Helios and Matheson Analytics (HMNY) Takes Action to Avoid Delisting of Stock


The nightmare continues at Helios and Matheson Analytics, parent company of MoviePass, where crashing stock values are putting the company at serious risk of being delisted by Nasdaq. The latest attempt to rescue the situation comes as the company declares its intention to hold a special meeting of stockholders to declare its intention to carry out an up to 1 in 500 reverse stock split.

This action follows the withdrawal of a similar proposal last November which followed dissension by stockholders. It remains to be seen whether this announcement will be met any more favorably by stockholders, as it will lead to the dilution of their holdings and the issuing of many more shares.

Not a new avenue for Helios and Matheson

The reverse stock split option is not a new route for Helios and Matheson. The company took a similar action back in August 2018, when a 1 for 250 stick split lead to HMNY stock rallying briefly before crashing dangerously again. This dire situation has arisen from Helios and Matheson’s takeover of MoviePass in 2017. It was a deal that seemed like a good idea to begin with. MoviePass was listed amongst “The Best of Everything in 2012″ by Business Insider, and it seemed like things could only get better.
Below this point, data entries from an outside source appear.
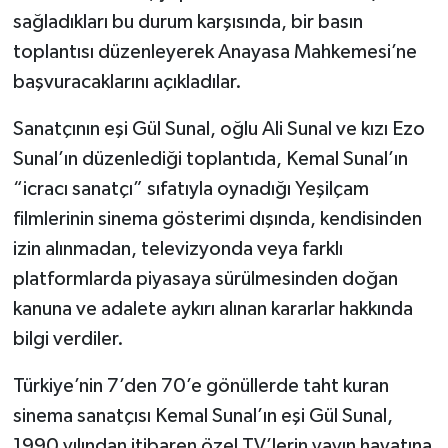
sağladıkları bu durum karşısında, bir basın
toplantısı düzenleyerek Anayasa Mahkemesi’ne
başvuracaklarını açıkladılar.
Sanatçının eşi Gül Sunal, oğlu Ali Sunal ve kızı Ezo
Sunal’ın düzenlediği toplantıda, Kemal Sunal’ın
“icracı sanatçı” sıfatıyla oynadığı Yeşilçam
filmlerinin sinema gösterimi dışında, kendisinden
izin alınmadan, televizyonda veya farklı
platformlarda piyasaya sürülmesinden doğan
kanuna ve adalete aykırı alınan kararlar hakkında
bilgi verdiler.
Türkiye’nin 7’den 70’e gönüllerde taht kuran
sinema sanatçısı Kemal Sunal’ın eşi Gül Sunal,
1990 yılından itibaren özel TV’lerin yayın hayatına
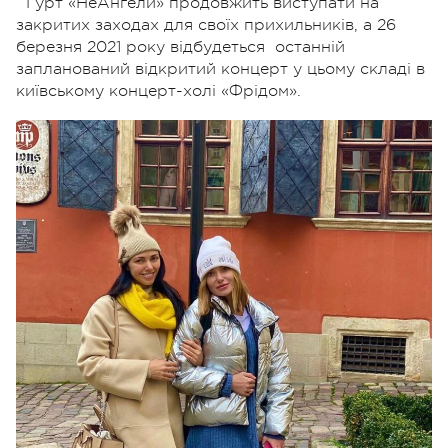
Гурт «НеАнгели» продовжить виступати на
закритих заходах для своїх прихильників, а 26
березня 2021 року відбудеться останній
запланований відкритий концерт у цьому складі в
київському концерт-холі «Фрідом».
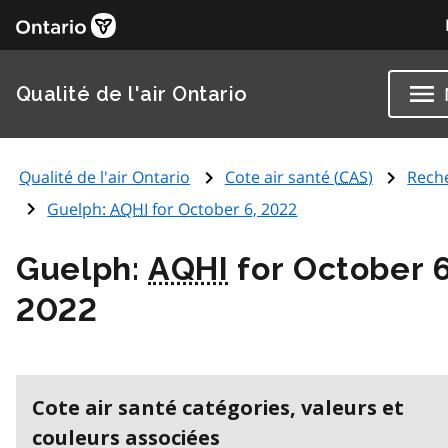
Qualité de l'air Ontario
Qualité de l'air Ontario
Cote air santé (
CAS
)
Rech
Guelph:
AQHI
for October 6, 2022
Guelph:
AQHI
for October 6
2022
Cote air santé catégories, valeurs et
couleurs associées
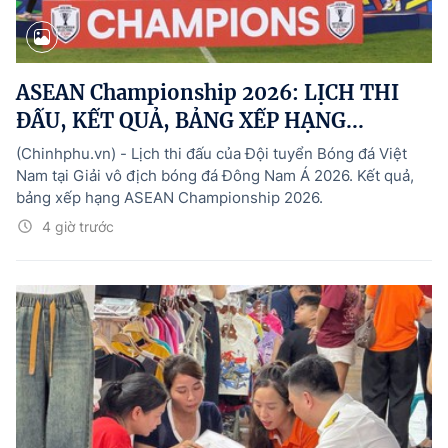
ASEAN Championship 2026: LỊCH THI
ĐẤU, KẾT QUẢ, BẢNG XẾP HẠNG...
(Chinhphu.vn) - Lịch thi đấu của Đội tuyển Bóng đá Việt
Nam tại Giải vô địch bóng đá Đông Nam Á 2026. Kết quả,
bảng xếp hạng ASEAN Championship 2026.
4 giờ trước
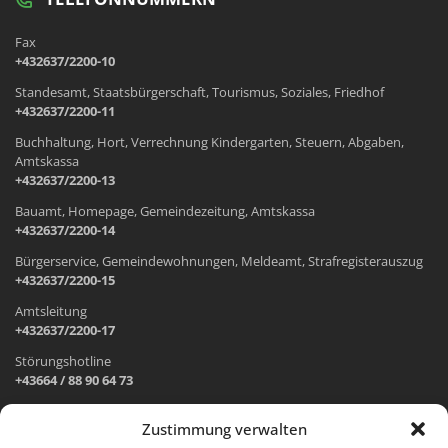
Fax
+432637/2200-10
Standesamt, Staatsbürgerschaft, Tourismus, Soziales, Friedhof
+432637/2200-11
Buchhaltung, Hort, Verrechnung Kindergarten, Steuern, Abgaben,
Amtskassa
+432637/2200-13
Bauamt, Homepage, Gemeindezeitung, Amtskassa
+432637/2200-14
Bürgerservice, Gemeindewohnungen, Meldeamt, Strafregisterauszug
+432637/2200-15
Amtsleitung
+432637/2200-17
Störungshotline
+43664 / 88 90 64 73
Zustimmung verwalten
ADRESSE UND ÖFFNUNGSZEITEN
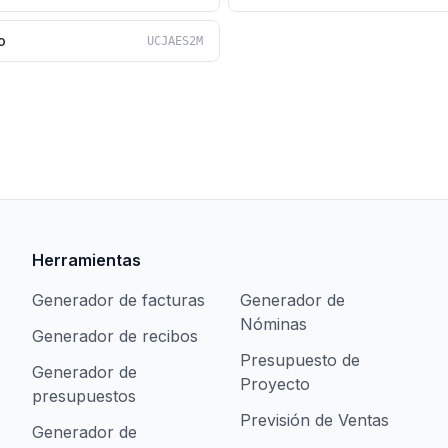
o
UCJAES2M
Herramientas
Generador de facturas
Generador de
Nóminas
Generador de recibos
Presupuesto de
Generador de
Proyecto
presupuestos
Previsión de Ventas
Generador de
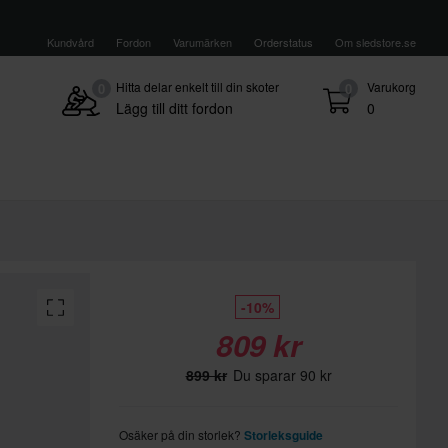
Kundvård
Fordon
Varumärken
Orderstatus
Om sledstore.se
Hitta delar enkelt till din skoter
Varukorg
0
0
Lägg till ditt fordon
0
-10%
809 kr
899 kr
Du sparar 90 kr
Osäker på din storlek?
Storleksguide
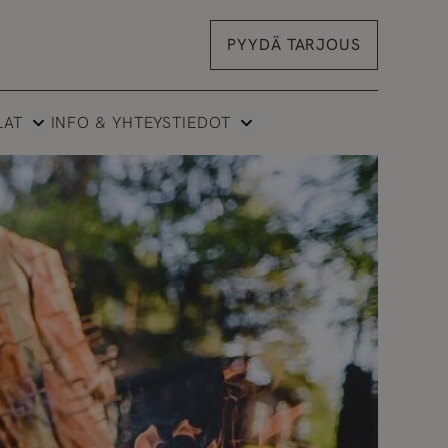
PYYDÄ TARJOUS
LAT
INFO & YHTEYSTIEDOT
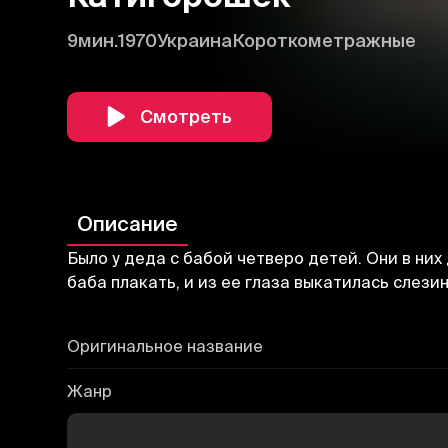
9мин.
1970
Украина
Короткометражные
Смотреть
Описание
Было у деда с бабой четверо детей. Они в них
баба плакать, и из ее глаза выкатилась слез
Оригинальное название
Жанр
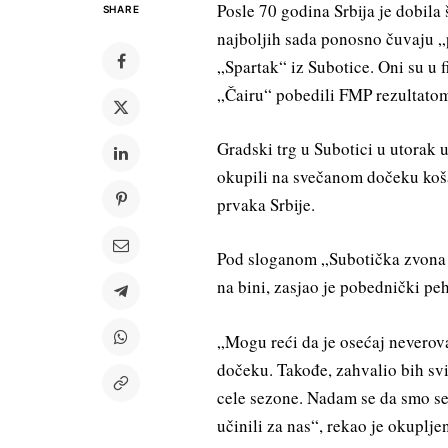
Posle 70 godina Srbija je dobila
SHARE
najboljih sada ponosno čuvaju 
„Spartak“ iz Subotice. Oni su u 
„Čairu“ pobedili FMP rezultatom
Gradski trg u Subotici u utorak u
okupili na svečanom dočeku košar
prvaka Srbije.
Pod sloganom „Subotička zvona 
na bini, zasjao je pobednički peh
„Mogu reći da je osećaj neverov
dočeku. Takođe, zahvalio bih sv
cele sezone. Nadam se da smo se
učinili za nas“, rekao je okuplj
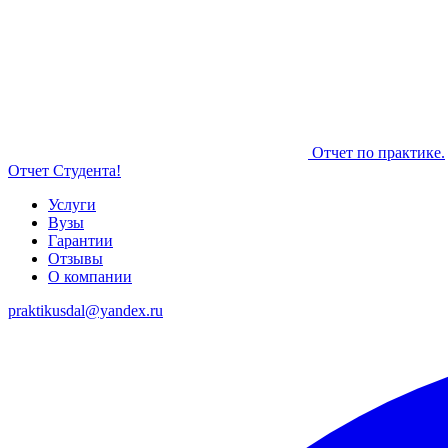
Отчет по практике.
Отчет Студента!
Услуги
Вузы
Гарантии
Отзывы
О компании
praktikusdal@yandex.ru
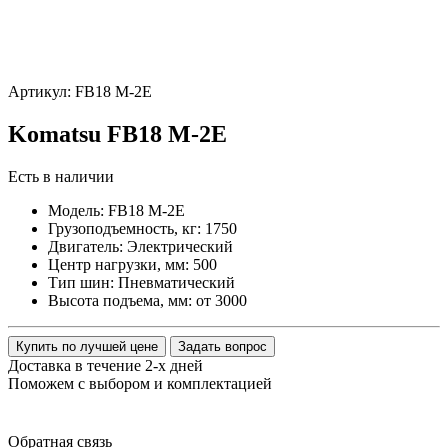
Артикул: FB18 M-2E
Komatsu FB18 M-2E
Есть в наличии
Модель:
FB18 M-2E
Грузоподъемность, кг:
1750
Двигатель:
Электрический
Центр нагрузки, мм:
500
Тип шин:
Пневматический
Высота подъема, мм:
от 3000
Купить по лучшей цене
Задать вопрос
Доставка в течение 2-х дней
Поможем с выбором и комплектацией
Обратная
связь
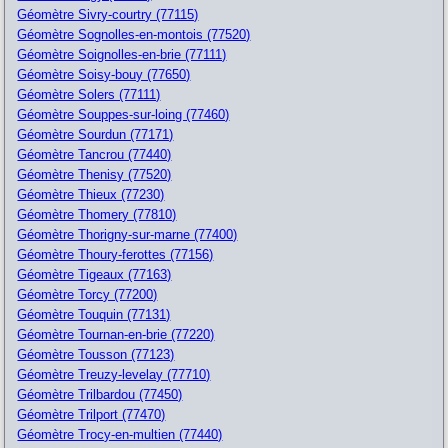
Géomètre Sivry-courtry (77115)
Géomètre Sognolles-en-montois (77520)
Géomètre Soignolles-en-brie (77111)
Géomètre Soisy-bouy (77650)
Géomètre Solers (77111)
Géomètre Souppes-sur-loing (77460)
Géomètre Sourdun (77171)
Géomètre Tancrou (77440)
Géomètre Thenisy (77520)
Géomètre Thieux (77230)
Géomètre Thomery (77810)
Géomètre Thorigny-sur-marne (77400)
Géomètre Thoury-ferottes (77156)
Géomètre Tigeaux (77163)
Géomètre Torcy (77200)
Géomètre Touquin (77131)
Géomètre Tournan-en-brie (77220)
Géomètre Tousson (77123)
Géomètre Treuzy-levelay (77710)
Géomètre Trilbardou (77450)
Géomètre Trilport (77470)
Géomètre Trocy-en-multien (77440)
However, that was not to be the case.

Desperate measures for a desperate situation

Since it’s initial warm reception, MoviePass has faced some major issues. Following on from its early days when millions of subscribers raved about its services, it’s business model began to crumble. As subscription plans were re-worked, and their benefits were slashed, so there was increasing unrest amongst subscribers. As MoviePass began to struggle severely, so did Helios and Matheson, as it’s parent company. Helios and Matheson stocks have continued to be in trouble ever since.
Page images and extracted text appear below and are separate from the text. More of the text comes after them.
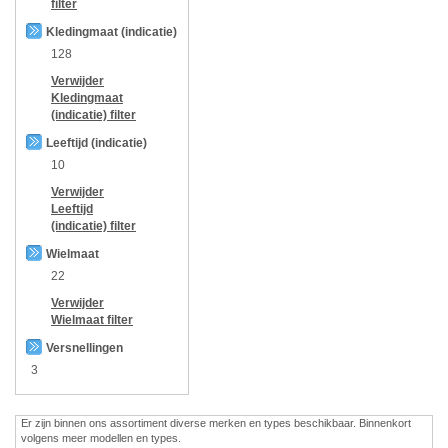
filter
Kledingmaat (indicatie)
128
Verwijder
Kledingmaat
(indicatie)
filter
Leeftijd (indicatie)
10
Verwijder
Leeftijd
(indicatie)
filter
Wielmaat
22
Verwijder
Wielmaat
filter
Versnellingen
3
Er zijn binnen ons assortiment diverse merken en types beschikbaar. Binnenkort
volgens meer modellen en types.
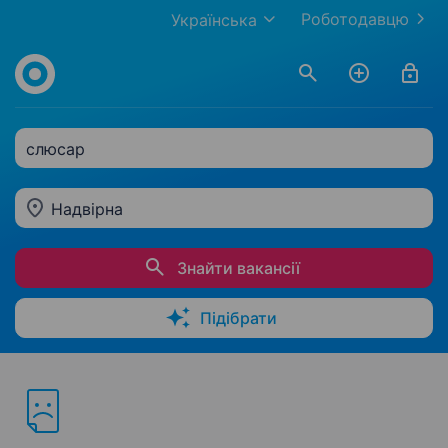
Роботодавцю
Українська
слюсар
Надвірна
Знайти вакансії
Підібрати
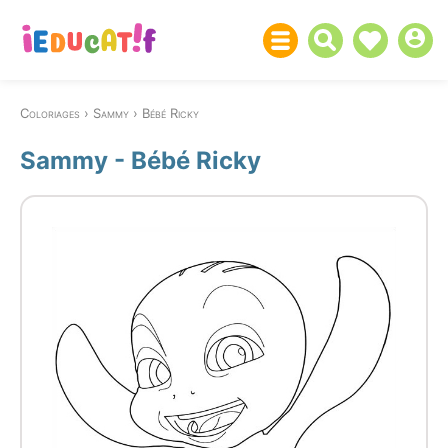
Coloriages
Sammy
Bébé Ricky
Sammy - Bébé Ricky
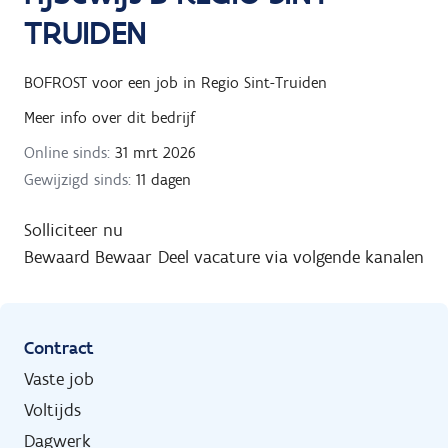
TRUIDEN
BOFROST
voor een job in
Regio Sint-Truiden
Meer info over dit bedrijf
Online sinds:
31 mrt 2026
Gewijzigd sinds:
11 dagen
Solliciteer nu
Bewaard
Bewaar
Deel vacature via volgende kanalen
Contract
Vaste job
Voltijds
Dagwerk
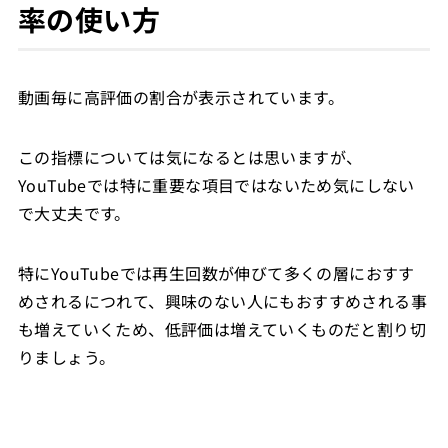
率の使い方
動画毎に高評価の割合が表示されています。
この指標については気になるとは思いますが、
YouTubeでは特に重要な項目ではないため気にしない
で大丈夫です。
特にYouTubeでは再生回数が伸びて多くの層におすす
めされるにつれて、興味のない人にもおすすめされる事
も増えていくため、低評価は増えていくものだと割り切
りましょう。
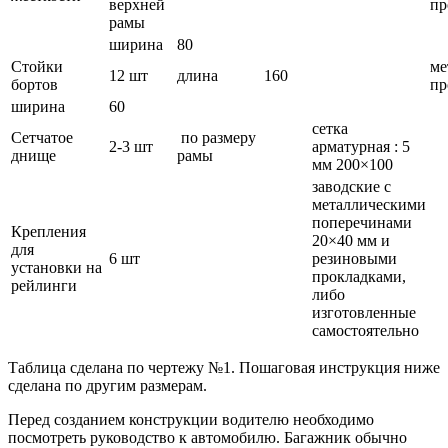
верхней
пр
рамы
ширина
80
Стойки
ме
12 шт
длина
160
бортов
пр
ширина
60
сетка
Сетчатое
по размеру
2-3 шт
арматурная : 5
днище
рамы
мм 200×100
заводские с
металлическими
поперечинами
Крепления
20×40 мм и
для
6 шт
резиновыми
установки на
прокладками,
рейлинги
либо
изготовленные
самостоятельно
Таблица сделана по чертежу №1. Пошаговая инструкция ниже
сделана по другим размерам.
Перед созданием конструкции водителю необходимо
посмотреть руководство к автомобилю. Багажник обычно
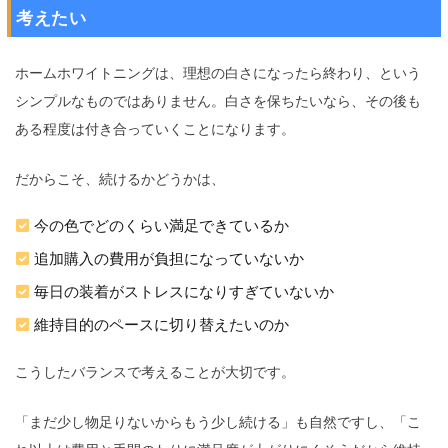
考えたい
ホームホワイトニングは、理想の白さになったら終わり、という
シンプルなものではありません。白さを保ちたいなら、その後も
ある程度は付き合っていくことになります。
だからこそ、続けるかどうかは、
今の色でどのくらい満足できているか
追加購入の費用が負担になっていないか
毎日の装着がストレスになりすぎていないか
維持目的のペースに切り替えたいのか
こうしたバランスで考えることが大切です。
「まだ少し物足りないからもう少し続ける」も自然ですし、「こ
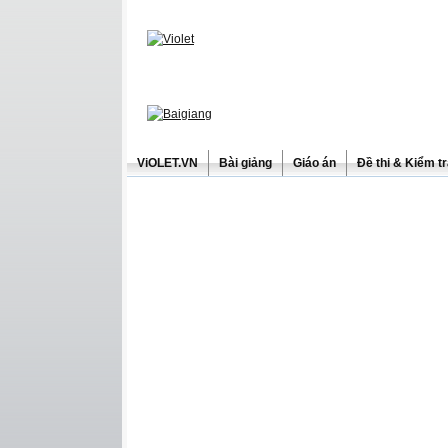
ViOLET.VN
Bài giảng
Giáo án
Đề thi & Kiểm t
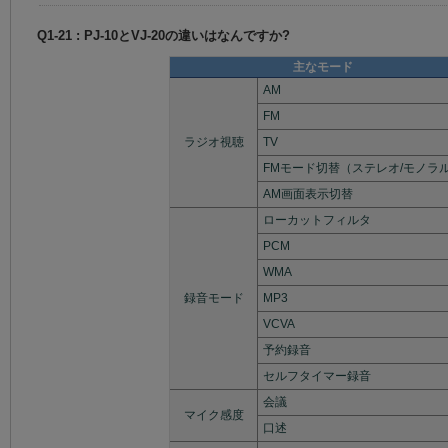
Q1-21 : PJ-10とVJ-20の違いはなんですか?
主なモード
AM
FM
ラジオ視聴
TV
FMモード切替（ステレオ/モノラ
AM画面表示切替
ローカットフィルタ
PCM
WMA
録音モード
MP3
VCVA
予約録音
セルフタイマー録音
会議
マイク感度
口述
An illustration of just how bad the situation is, is the fall in the price of stock that was awarded to Helios and Matheson CEO, Ted Farnsworth, in 2017. On award, the stock was worth $7.25 million. As of December 8 2018, it was valued at $50. Given this situation, you can see why the company is at threat of being delisted. Not all of Helios and Matheson’s problems are connected to the MoviePass issue, but most of them are.
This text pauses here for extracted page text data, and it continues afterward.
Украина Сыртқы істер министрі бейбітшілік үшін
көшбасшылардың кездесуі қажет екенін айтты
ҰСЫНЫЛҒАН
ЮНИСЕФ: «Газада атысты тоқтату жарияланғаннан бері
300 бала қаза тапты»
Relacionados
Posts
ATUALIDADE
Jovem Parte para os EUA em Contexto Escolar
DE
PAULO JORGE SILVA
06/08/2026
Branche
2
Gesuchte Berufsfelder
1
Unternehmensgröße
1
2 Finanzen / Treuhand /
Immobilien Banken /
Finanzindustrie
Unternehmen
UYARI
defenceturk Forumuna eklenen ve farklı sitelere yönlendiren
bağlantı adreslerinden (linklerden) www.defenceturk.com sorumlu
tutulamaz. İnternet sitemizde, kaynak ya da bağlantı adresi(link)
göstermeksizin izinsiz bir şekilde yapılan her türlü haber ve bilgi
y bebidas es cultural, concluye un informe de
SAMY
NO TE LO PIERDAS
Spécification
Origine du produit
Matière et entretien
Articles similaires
The latest declaration of the intention to put a proposal of a reverse stock spilt option to stockholders, is accompanied by a further move. Helios and Matheson has filed to have MoviePass set up as a separate entity. This will separate its issues from those of the parent company. It remains to be seen whether this will make the pill any easier to swallow for stockholders, and whether it will improve the fortunes of HMNY stock itself. Only time will tell whether the actions Helios and Matheson is taking succeed and whether delisting can be avoided, now and in the future.